> **WHAT IS BEING ASKED**: From the first line to the last, print the data exactly.

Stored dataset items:
◇ ◇ ◇ ◇ ◇

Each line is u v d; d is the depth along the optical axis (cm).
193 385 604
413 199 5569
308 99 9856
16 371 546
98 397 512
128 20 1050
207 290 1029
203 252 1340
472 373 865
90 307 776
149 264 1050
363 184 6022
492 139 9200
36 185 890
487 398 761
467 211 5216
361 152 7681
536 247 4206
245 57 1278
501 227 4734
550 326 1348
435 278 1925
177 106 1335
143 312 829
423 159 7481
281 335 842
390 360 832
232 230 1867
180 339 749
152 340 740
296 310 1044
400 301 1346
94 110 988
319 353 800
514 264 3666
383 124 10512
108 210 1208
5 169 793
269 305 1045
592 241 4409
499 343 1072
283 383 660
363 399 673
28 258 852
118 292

◇ ◇ ◇ ◇ ◇

> **TASK ANSWER**:
Each line is u v d; d is the depth along the optical axis (cm).
193 385 604
413 199 5569
308 99 9856
16 371 546
98 397 512
128 20 1050
207 290 1029
203 252 1340
472 373 865
90 307 776
149 264 1050
363 184 6022
492 139 9200
36 185 890
487 398 761
467 211 5216
361 152 7681
536 247 4206
245 57 1278
501 227 4734
550 326 1348
435 278 1925
177 106 1335
143 312 829
423 159 7481
281 335 842
390 360 832
232 230 1867
180 339 749
152 340 740
296 310 1044
400 301 1346
94 110 988
319 353 800
514 264 3666
383 124 10512
108 210 1208
5 169 793
269 305 1045
592 241 4409
499 343 1072
283 383 660
363 399 673
28 258 852
118 292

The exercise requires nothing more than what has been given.